День удался хороший, солнечный, и мороз небольшой. На высоких сугробах гроб с Акулиной грозил падением, и мы часто поправляли домовину.

— Ну, слава Богу, привезли, — задвохаясь, проговорила бабка Лиза и тотчас начала говорить с Акулиной как с живой, а под конец и плакать с причтом:

— Ой, Акулина, Акулина, отмучилась, убралась. На кого ж ты нас оставила? А я одна, горемычная, остаюсь на всю-то деревню.

Пронзительный, как сверло, голос бабки Лизы нестерпимо резал мозги и сердце.

В этих причитаниях на старинный лад слышалась какая-то жгучая, безнадёжная правда, жалость к себе, ко всем живущим, и жалоба на нищее и одинокое существование. Какой-то эпический трагизм судеб людей среди сугробов, нищета и тщета жизни.

Начали прощаться с Акулиной, и бабка Лиза уже завыла — не остановить. Дед начал бормотать:

— Ну, будя, будя, болезная. Прости, Господи, люди Твоя. И благослови достояние Твое. Не по грехам нашим, а по милости Твоей. Прости и ты, Акулинушка. Если б не матушка твоя тогда, укатили бы в город из этих Выселок, пропади они пропадом, по-другому бы всё и вышло. Прости-прощай.

И тут любопытная бабка Лиза вдруг смолкла, дёрнула по глазам рукавом плюшевого полупальто и посмотрела на Кузьму своими ясными серыми глазами. Дед пощипал-пощипал бородку, поправил подушку под головой покойницы, смахнул завиток стружки с её груди.

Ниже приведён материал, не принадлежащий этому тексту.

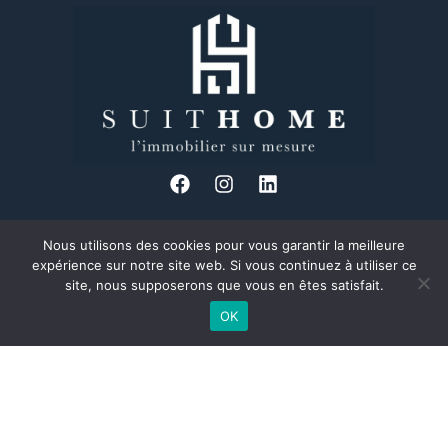
Nous utilisons des cookies pour vous garantir la meilleure
34 Bd des Brotteaux, 69006 Lyon
expérience sur notre site web. Si vous continuez à utiliser ce
04 37 24 08 89
site, nous supposerons que vous en êtes satisfait.
Formulaire de contact
OK
Découvrez Suit Home, votre agence immobilière à taille humaine et
proche de ses clients, située au cœur du 6ème arrondissement de
Lyon dans le quartier des Brotteaux.
Mentions légales
Plan du site
Informations complémentaires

Вытащив из кармана гвозди, зажав лишние во рту, начал деловито и умело заколачивать гроб, с удивительной ловкостью. А заколотив, поискал глазами сумку, висевшую на сучке рядом, вытащил водку, глотнул и поставил себе в боковой карман, чтобы грелась до поры. И когда подровняли бугорок могилы, бабка Лиза повесила на крест собственноручно сделанный венок из бумажных цветов.

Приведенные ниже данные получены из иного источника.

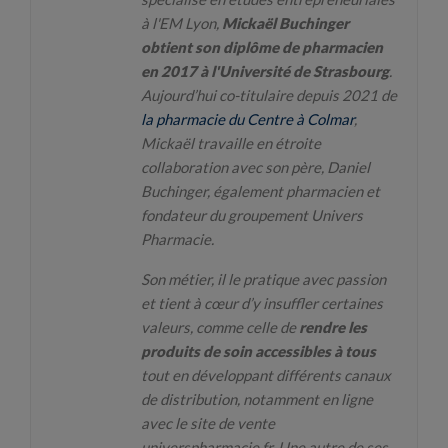
à l'EM Lyon,
Mickaël Buchinger
obtient son diplôme de pharmacien
en 2017 à l'Université de Strasbourg
.
Aujourd’hui co-titulaire depuis 2021 de
la pharmacie du Centre à Colmar
,
Mickaël travaille en étroite
collaboration avec son père, Daniel
Buchinger, également pharmacien et
fondateur du groupement Univers
Pharmacie.
Son métier, il le pratique avec passion
et tient à cœur d’y insuffler certaines
valeurs, comme celle de
rendre les
produits de soin accessibles à tous
tout en développant différents canaux
de distribution, notamment en ligne
avec le site de vente
universpharmacie.fr. Une autre de ses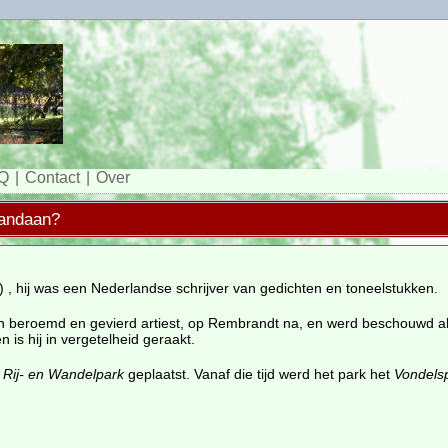
Q
Contact
Over
vandaan?
 , hij was een Nederlandse schrijver van gedichten en toneelstukken.
en beroemd en gevierd artiest, op Rembrandt na, en werd beschouwd a
is hij in vergetelheid geraakt.
t
Rij- en Wandelpark
geplaatst. Vanaf die tijd werd het park het
Vondels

Мы двинулись в обратный путь мимо полузанесённых памятников, крестов — этого селения мертвецов. Сколько тут известных и неизвестных трагедий хранится под снегом и мёрзлой землёй! Вот пожелтевший медальон юноши — застрелился в лесу из охотничьего ружья. Двое мальчишек лет десяти играли в охотников и зайцев. Один из них снял со стены ружьё старшего брата и убил наповал второго «зайца». Женщина, уже не молодая, облила себя бензином и подожгла. Смерть наступила в муках, потом пожар, тут же, в предбаннике… На свадьбе гуляли, пили самогон, — сгорел от сивухи запойный молодой тракторист, так и не отпоили молоком. Старуха турила самогон да меняла его на дрова и зерно у заезжих механиков. Бабка хозяйственная, характерная, крепкая, как объясняла бабка Лиза, но сама «вружилась» и в запое умерла от сердца, неделю пролежала на своей печке, пока хватились её. Тракторист лет двадцати ехал пьяный на тракторе и не мог миновать оврага, перекувырнулся вместе с трактором, придавило колёсами. Бабка Лиза останавливалась возле могилок, смахивала снег с крестов и памятников, подкладывала корочки хлеба птицам, щепотки пшена — для того и припасённые, чтобы помянуть, — да крошила блинцы на пшённой кашке. Рассказывала, кто и какой смертью умер.